QUOTED PASSAGE>
The studio space for Oromia 11 is expansive. This new Oromo media network occupies a newly renovated space in downtown Minneapolis and contemporary art, African beadwork, and lush couches fill the reception space and lobby area. You pass through another, larger open room as you walk toward the studios in the back of the building.
Fatuma Nuro Bedhaso, a public relations specialist who hosts a show about political and social affairs, recently greeted Sahan Journal for a tour. She’d also invited the nonprofit’s board chair and leading backer, Tashitaa Tufaa, an Oromo philanthropist who is also CEO of Metropolitan Transportation Network Inc., which operates school buses across the Twin Cities.
Oromia 11 hopes to highlight issues relevant to the Oromo community: news, culture, politics, and social issues. The station’s debut content is currently available on YouTube and Facebook, and on its website. But after developing a slate of programming, Oromia 11 hopes to make the jump to satellite TV.

INPUT DATA>

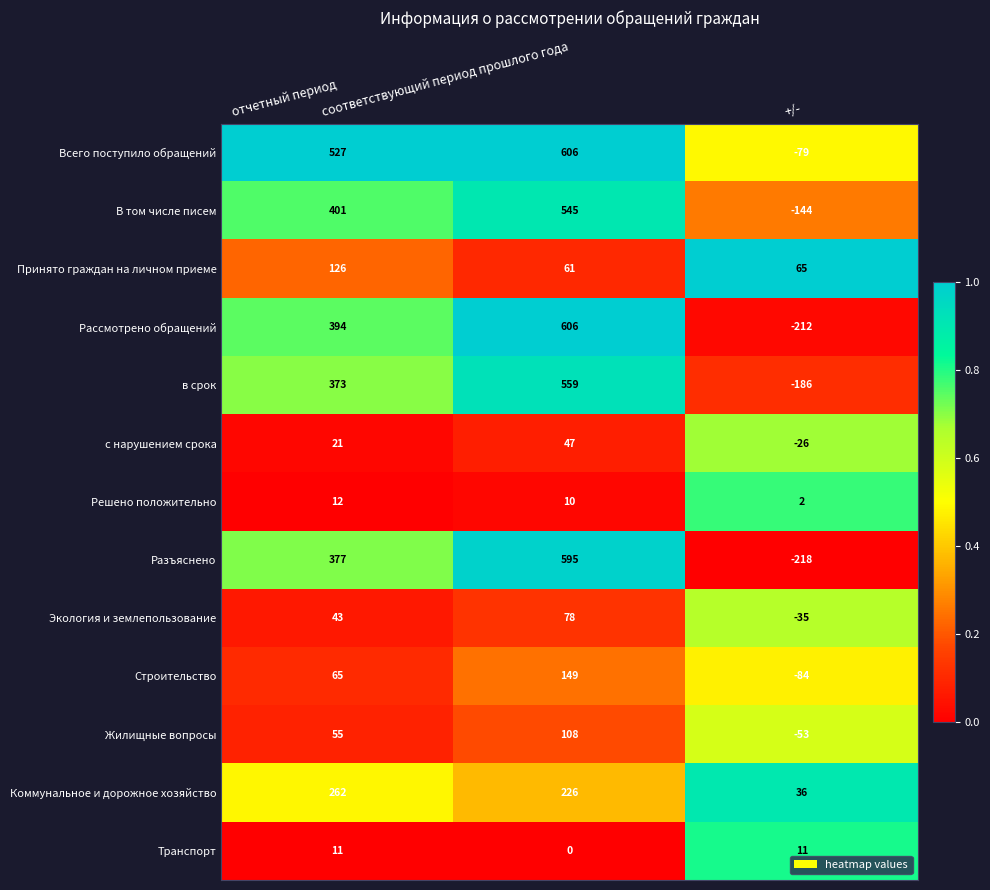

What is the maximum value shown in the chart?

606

WORK TO COMPLETE>
Transcribe the passage about Oromia 11 word for word, starting at "Fatuma Nuro Bedhaso, a" and ending at "to satellite TV.". None of the data here is needed for what follows.

RESULT>
Fatuma Nuro Bedhaso, a public relations specialist who hosts a show about political and social affairs, recently greeted Sahan Journal for a tour. She’d also invited the nonprofit’s board chair and leading backer, Tashitaa Tufaa, an Oromo philanthropist who is also CEO of Metropolitan Transportation Network Inc., which operates school buses across the Twin Cities.
Oromia 11 hopes to highlight issues relevant to the Oromo community: news, culture, politics, and social issues. The station’s debut content is currently available on YouTube and Facebook, and on its website. But after developing a slate of programming, Oromia 11 hopes to make the jump to satellite TV.